= Cornelius Schnauber =

Professor Cornelius Schnauber (April 18, 1939 - February 21, 2014) was a German-born scholar, historian, playwright, biographer, and educator. At the time of his death, he was emeritus associate professor of German at the University of Southern California (USC).

Schnauber was born near Dresden, Germany. He received his doctorate at the University of Hamburg in 1968 having studied German literature, phonetics, and political science. He was also an instructor in the Phonetics Institute of the university from 1963 to 1968. On a 2004 PBS "Life and Times" TV show, Schnauber says that his father "was an early
member of the Nazi party ... He was not ambitious as though he didn't
want to become one of the leaders, but when the Nazis took over,
he had a good job first in the Nazi unions and then later on
during the war in the Nazi Red Cross." When Schnauber's grandparents brought up the question of where the Jews were sent, his father said they were deported to another country.

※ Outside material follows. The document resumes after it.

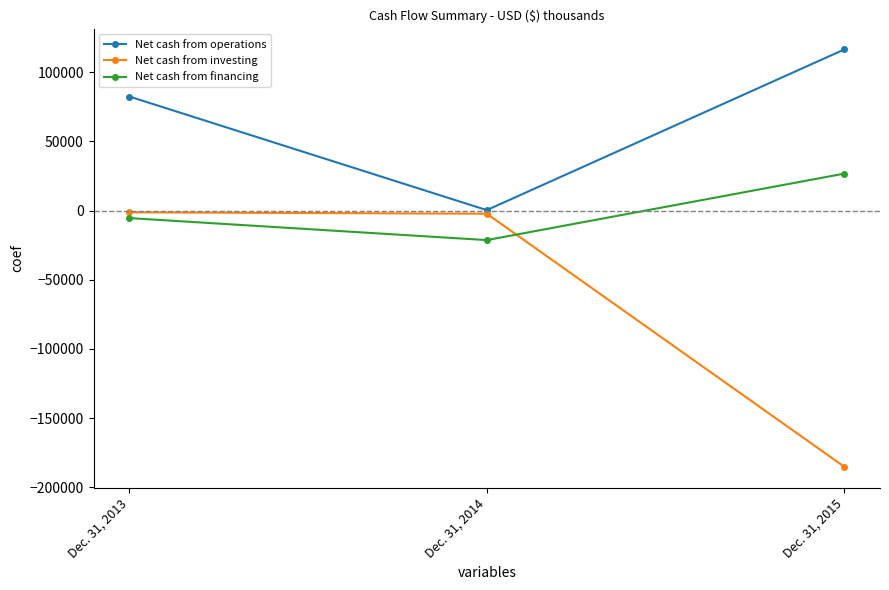

What is the difference between the Net cash from financing values at Dec. 31, 2013 and Dec. 31, 2015?

32119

After his education in Germany, Schnauber met his wife, Judith Docter, an American from Stanford, and they moved to Los Angeles. They have a son and daughter: composer and music professor Tom Schnauber, and concert singer and performing artist Christina Linhardt. In Los Angeles, Schnauber became an assistant professor of German at USC (1968–1972) and from 1972, Associate Professor of German. He was Chairman of the Department of German at USC from 1975 to 1984. In September 1984, he founded the Max Kade Institute for Austrian-German-Swiss Studies at USC and served as its founding director. He has been described by the Jewish Journal as "a leader in fostering German-Jewish relations".
Professor Schnauber was the co-founder of the German-Jewish dialogue with Morris Kagan, which, for more than two decades, brought together post-WWII generation Germans and Jews for reconciliation and healing.

From 1992 on he served as the German diction coach of the Los Angeles Opera, helping to give performers a better understanding of the relationship between text and music in German operas.

As an author, Schnauber's output ranged over a wide variety of subjects—from an analysis of Hitler's Germany, Wie Hitler sprach und schrieb, Zur Psychologie der faschistischen Rhetorik (How Hitler Spoke and Wrote. The Psychology of Fascist Rhetoric), to philosophy, Pragmatischer Humanismus, Thesen Analysen Konsequenzen (Pragmatic Humanism, Theses, Analyses, Consequences), to literary criticism, Deine Träume - Mein Gedicht. Eugen Gomringer und die konkrete Poesie (Your Dreams—My Poem: Eugen Gomringer and the Concrete Poetry), to studies of European artists in Hollywood, Spaziergänge durch das Hollywood der Emigranten (Hollywood Haven, Home and Haunts of the European Emigres and Exiles in Los Angeles). He also contributed biographies of Fritz Lang, who was a close friend, and Plácido Domingo.

Dr. Schnauber wrote a number of plays including one about Richard Wagner's last days and his relations with his wife Cosima and fellow composer Felix Mendelssohn. Another production, Irma and Emma, exploring the shifting memories of two old women in a nursing home, made its debut in 2006.

Professor Schnauber was honored many times in his career including the Distinction of Honor in Gold for Services to the Republic of Austria (1979), The Federal Republic of Germany Friendship Award (1983), The Cross of the Order of Merit for the Federal Republic of Germany (1986), and Officer's Cross of the Order of Merit of the Federal Republic of Germany awarded by the President of Germany in 2002. A further honor was the 2003 "Resolution Cornelius Schnauber" from the Los Angeles City Council for "his contributions to the understanding of the cultural heritage of the City of Los Angeles and the longstanding history of friendship between Berlin and Los Angeles".
These accolades rank him as one of Germany's most decorated citizens in the United States.

His autobiography, Von Dresden bis Hollywood. Erinnerungen, Reflexionen und Begegnungen aus zwei Welten erzählt einer Freundin in 7 Vigilien (ISBN 3000302395)
was published by Progress Media and released March 2010.